Cutting 8' lengths to use as posts in the grape trellis |
It was a glorious day for working outside.
I have a system where I set the alarm clock on my phone for an hour-and-fifteen minutes. Then I take a break. Go to the house. Drink some water, maybe another cup of coffee. Eat a sandwich. After the break I go back outside for another hour-fifteen.
I find that as I approach sixty my thirst trigger is blunted. I have to make a point of drinking water. Taking the physical work in bites of seventy-five minutes means I don't get too ragged out.
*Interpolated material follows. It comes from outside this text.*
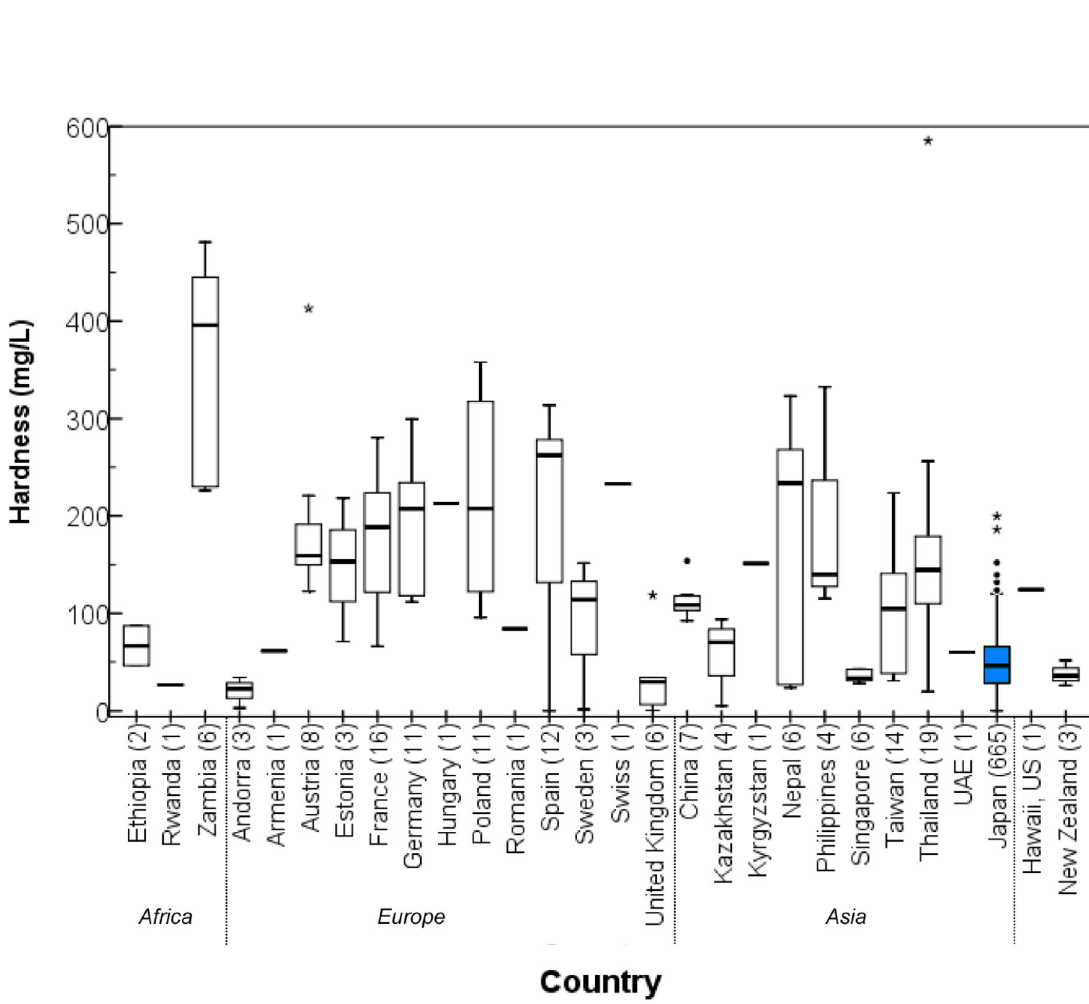
Figure 2. Boxplot showing the distribution of tap water hardness by country. The box shows the interquartile range, with a thick line at the median. The whiskers represent the non-outlying extraquartile range. Outliers are shown as circles (near outliers) or asterisks (far outliers). The number of samples for each country is indicated in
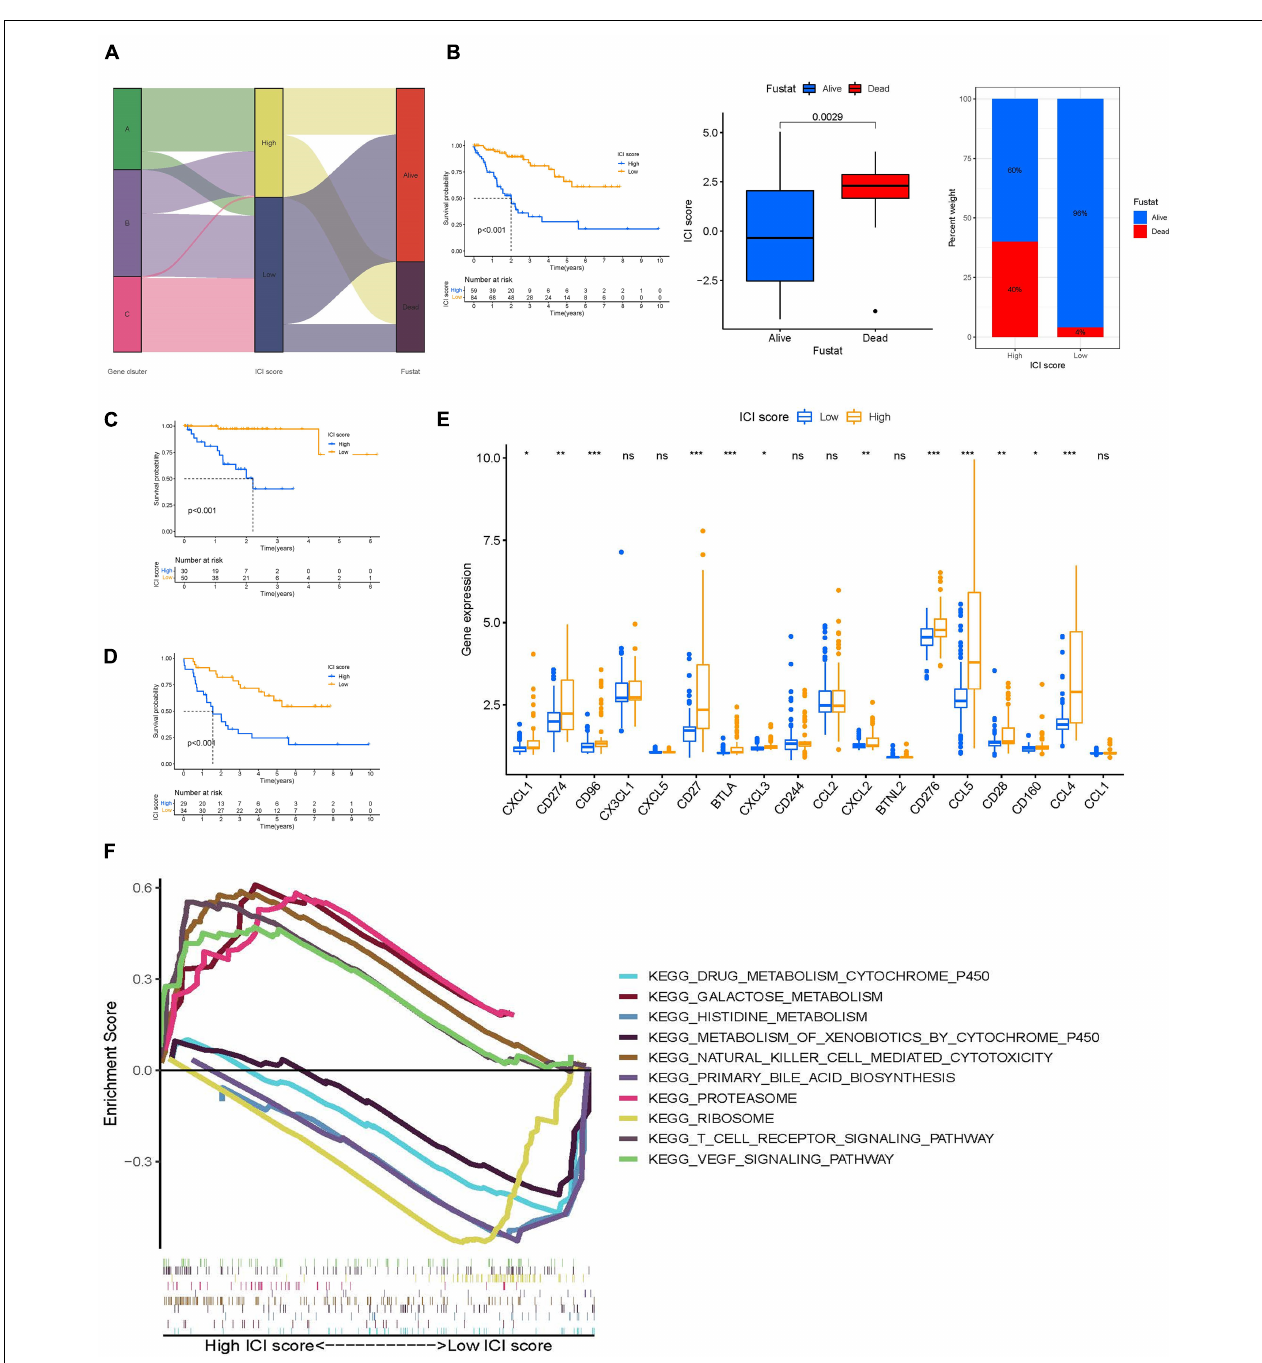
FIGURE 6 | Construction of ICI scores. (A) Alluvial diagram of ICI gene clusters in groups with different ICI clusters, ICI scores, and survival outcomes. (B) Kaplan–Meier curves for the high- and low-ICI scores of UVM patients in TCGA-UVM and GSE22138 cohorts. Log-rank test shows overall p < 0.001. Distribution of ICI scores in different survival status in UVM ( p = 0.029). Rate of in high- and low-ICI score subgroups in UVM. (C,D) Kaplan–Meier curves for the high- and low-ICI scores of UVM patients in TCGA-UVM (C) and GSE22138 cohorts (D) . Log-rank test shows overall p < 0.001. (E) The expression level of immunoinhibitory signatures genes (BTLA, CD160, CD244, CD274, and CD96), immunostimulatory signatures genes (BTNL2, C10orf54, CD27, CD276, and CD28), and chemokine signatures genes (CCL1, CCL2, CCL3, CCL4, CCL5, CX3CL1, CXCL1, CXCL2, CXCL3, and CXCL5) in the high- and low-ICI score subgroup. ns, not significant; * p < 0.05; ** p < 0.01; and *** p < 0.001. (F) Enriched gene sets annotated by KEGG collection between the high- and low-ICI score subgroup. ICI, immune cell infiltration; UVM, uveal melanoma; OS, overall survival; KEGG, Kyoto encyclopedia of genes and genomes.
The early part of the day was spent thinning black walnut trees. Seems a shame to use them for fence posts but they are only seven inches or so in diameter.
Some have very little heartwood, the most durable part of the log. |
Others have significantly more. |
Hybrid poplar end grain. |
Wild black cherry end grain. |
Examples of soft-mast producing trees are apples, pears, persimmon, mulberry, wild black cherry, choke cherry, wild plum, staghorn sumac.
I add diversity to the center of the travel corridor by including black locust for nitrogen fixing and the occasional oddball variety.
I try to follow the rule of having the travel corridor be a minimum of 60' wide. A biologist named Michael Parker shared this rule-of-thumb with me. He claims magical things happen when you get wider than 60'. For one thing, possum and raccoons cannot find and raid every bird nest. Another thing is that deer will happily bed down in a 60' travel corridor when they might be reluctant to bed down in one that is narrower.
The other day I scared a Great Horned Owl out of the cluster of spruce trees. I was startled to see how much its rear profile looked like a B-2 Bomber.
Interesting, I'd never heard the 60 foot rule, but that makes sense, especially in light of transmission line right of way and how many animals use that as their highway.